MUMBAI, July 26: Leading corporates are making a beeline to raise funds from abroad following the success of companies like Reliance, Telco and IPCL in mobilising cheap funds. Estimates have it that Indian firms have mobilised over $ two billion (around Rs 7,500 crore) in the last four months from overseas markets.
When compared to this, Indian companies raised only a meagre amount of Rs 201 crore – only 40 issues hit the market – from the primary market in the first four months of the current year. Further, according to the Reserve Bank of India (RBI), the decline in non-food bank credit between March 28 and June 20, 1997 was to the tune of Rs 4,064 crore.
“This clearly indicates that raising funds abroad is cheaper than going in for domestic borrowing. It also makes sense for companies as the primary market is still in doldrums and companies are not sure whether they will get a good response,” said a senior official with a foreign bank. When companies can raise funds at an interest rate less than four to six per cent of the prime lending rates (PLR) of 13.5 per cent being charged by public sector banks, there is no need for them to look elsewhere for their fund requirements.
Reliance, for example, raised $ 150 million from European institutional investors at a coupon rate of 7.625 per cent earlier this week. This is almost six per cent less than PLR of public sector banks and even cheaper than Treasury Bills of the Reserve Bank of India. Reliance — till March 1997 it had raised $ 914 million in the international fixed income market — has led the list of companies for mobilising cheap funds from abroad. Reliance had raised $ 405 million last week itself (including the $ 150 million sterling issue at a coupon rate of 8.75 per cent). Reliance Petroleum had raised another $ 300 million last week, thereby raising the total amount mobilised by the Reliance group last month to a whopping $ 705 million (around Rs 2500 crore).
Telco was able to raise $ 200 million at 168 basis points above 10-year US Treasury rate which, if swapped in the international market, works out to be 130 basis points above the Libor rate.
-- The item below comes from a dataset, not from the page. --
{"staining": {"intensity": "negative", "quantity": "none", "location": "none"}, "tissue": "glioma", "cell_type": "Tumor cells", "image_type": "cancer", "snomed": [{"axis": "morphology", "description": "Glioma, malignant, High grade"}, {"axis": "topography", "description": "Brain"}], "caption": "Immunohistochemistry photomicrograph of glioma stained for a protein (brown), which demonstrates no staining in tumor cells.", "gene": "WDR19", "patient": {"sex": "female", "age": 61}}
Industrial Credit and Investment Corporation of India (ICICI) is planning to tap the Yankee bond market to raise $ 150 million. Reliance-Nynex, the telecom venture of the Reliance group, is planning an issue (which can be upto $ 200 million) to part-finance its projects. Birla AT&T had already raised $ 283 million (around Rs 1000 crore) to finance its cellular network in Gujarat, Maharashtra and Goa.
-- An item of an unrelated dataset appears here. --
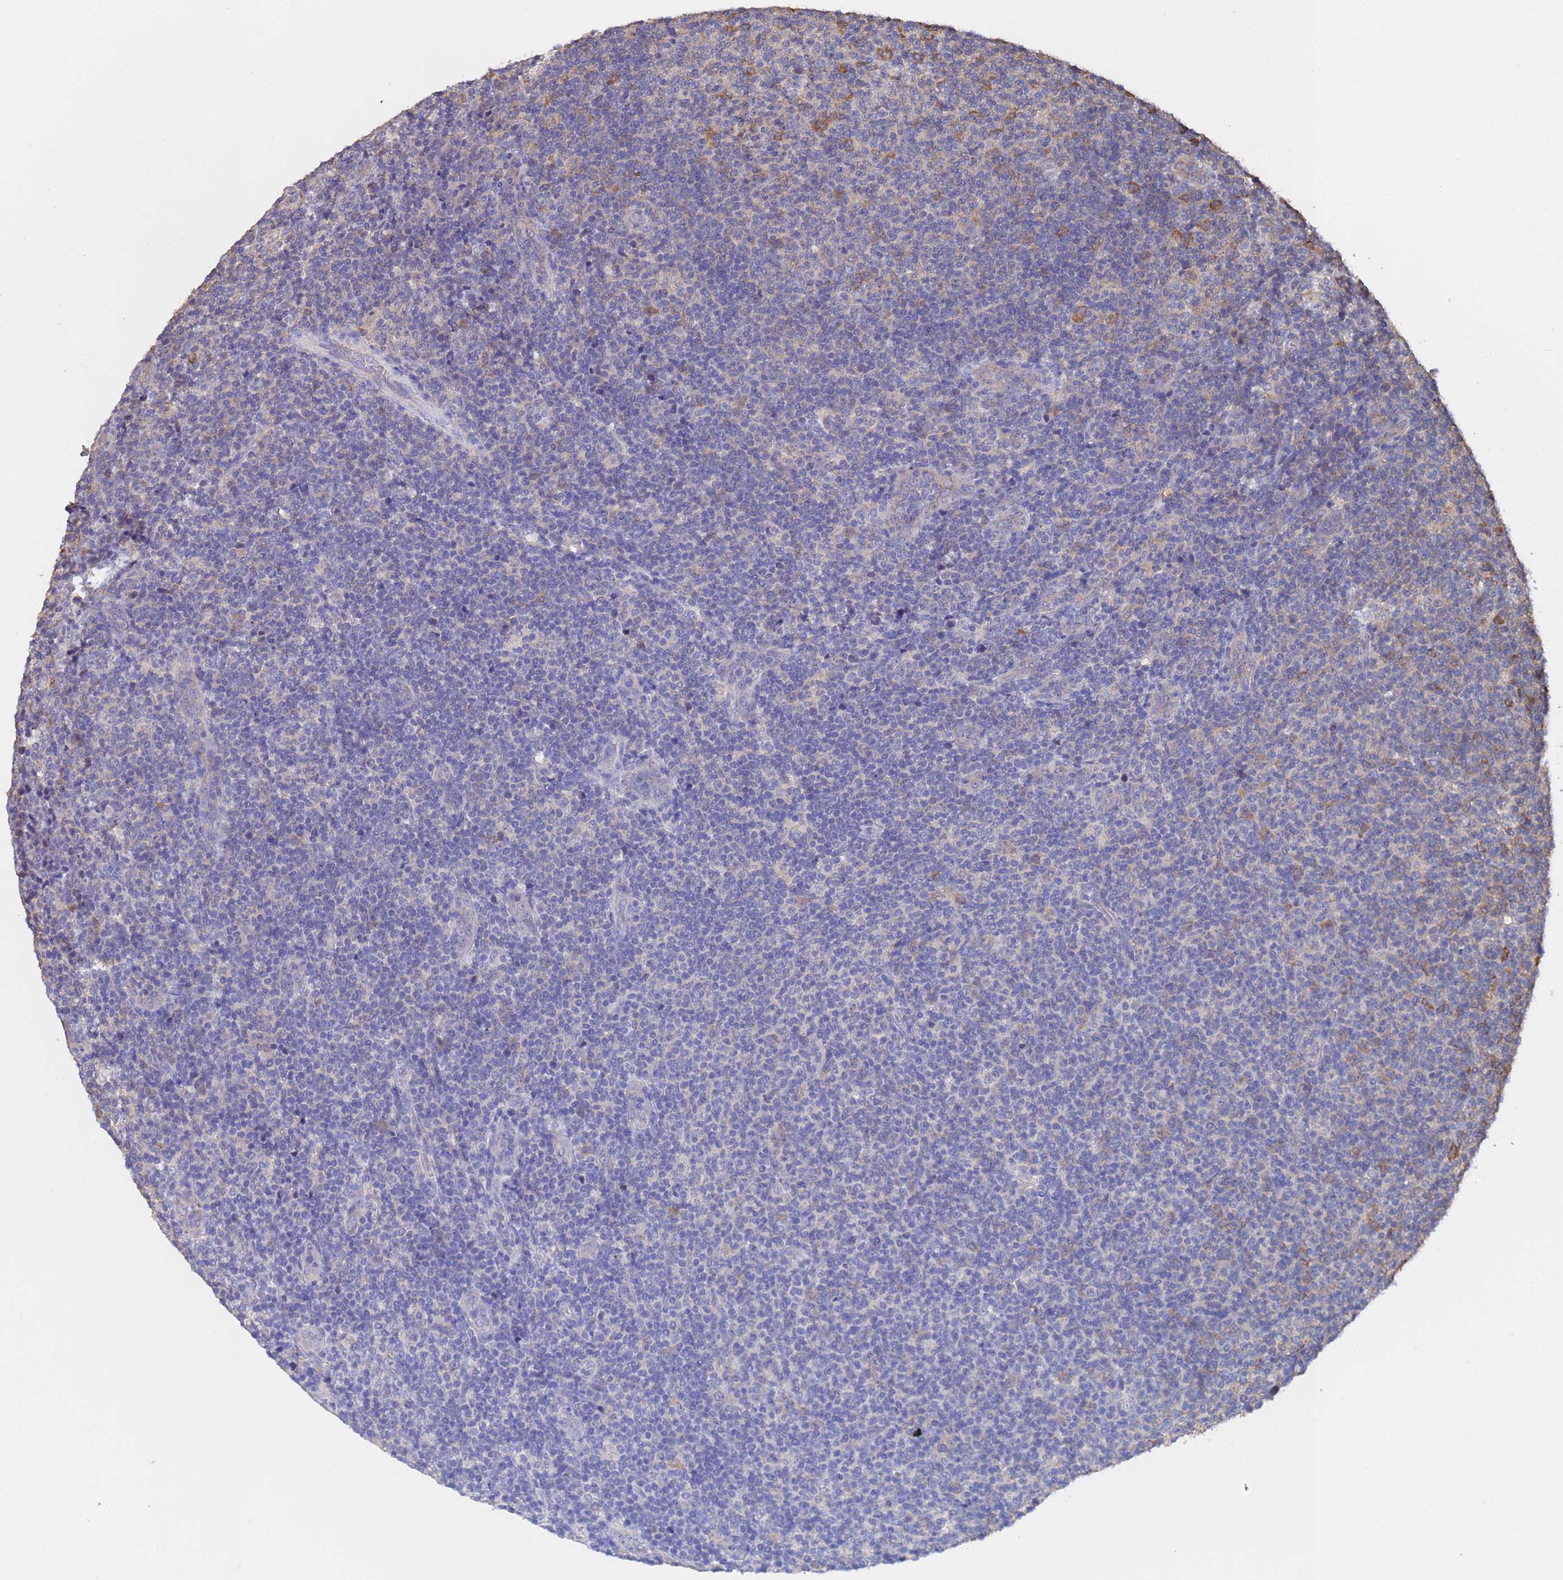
{"staining": {"intensity": "moderate", "quantity": "<25%", "location": "cytoplasmic/membranous"}, "tissue": "lymphoma", "cell_type": "Tumor cells", "image_type": "cancer", "snomed": [{"axis": "morphology", "description": "Malignant lymphoma, non-Hodgkin's type, Low grade"}, {"axis": "topography", "description": "Lymph node"}], "caption": "Immunohistochemistry (DAB (3,3'-diaminobenzidine)) staining of low-grade malignant lymphoma, non-Hodgkin's type exhibits moderate cytoplasmic/membranous protein expression in approximately <25% of tumor cells.", "gene": "FAM25A", "patient": {"sex": "male", "age": 66}}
Significantly as most of the borrowings were above 10-year period, these will not be considered as part of the overall ceiling for the external commercial borrowings. Under the revised ECB guidelines, borrowings above 10 years have been kept outside the annual ECB ceiling.
Earlier Indian companies had tapped only the Yankee bond market but the Sterling market was also opened up last week after the Reliance issue. It is also considering Deutsche mark and Japanese yen markets as well.
According to banking sources, reputed companies with good rating will be able to access cheap funds from abroad. In fact, sensing a boom in the demand from Indian companies, leading foreign banks have started lobbying with companies for arranging funds.
They expect more and more companies, especially telecom ventures and those in the core sectors like steel, oil, refinery and transport, to go abroad for funds in the coming months.
As bankers pointed out, one reason for the sluggish credit offtake and the continuing depression in the primary market is the availability of cheap loans from foreign markets. With big borrowers going abroad for funds, Indian banks are left with small and medium size borrowers. Here again, companies borrowed abroad will have competitive advantage as they had raised funds at a cheaper rate. “RIL’s ability to access international markets for competitive debt financing has led to a reduction in its average cost of capital coupled with an increase in the average maturity of its debt,” its spokesman said.
Adding to the worries of the primary market and commercial banks, domestic private placements of debt instruments have also shot up with a host of Indian companies privately placing non-convertible debentures and bonds at coupon rates ranging from 13.75 to 14.50 per cent.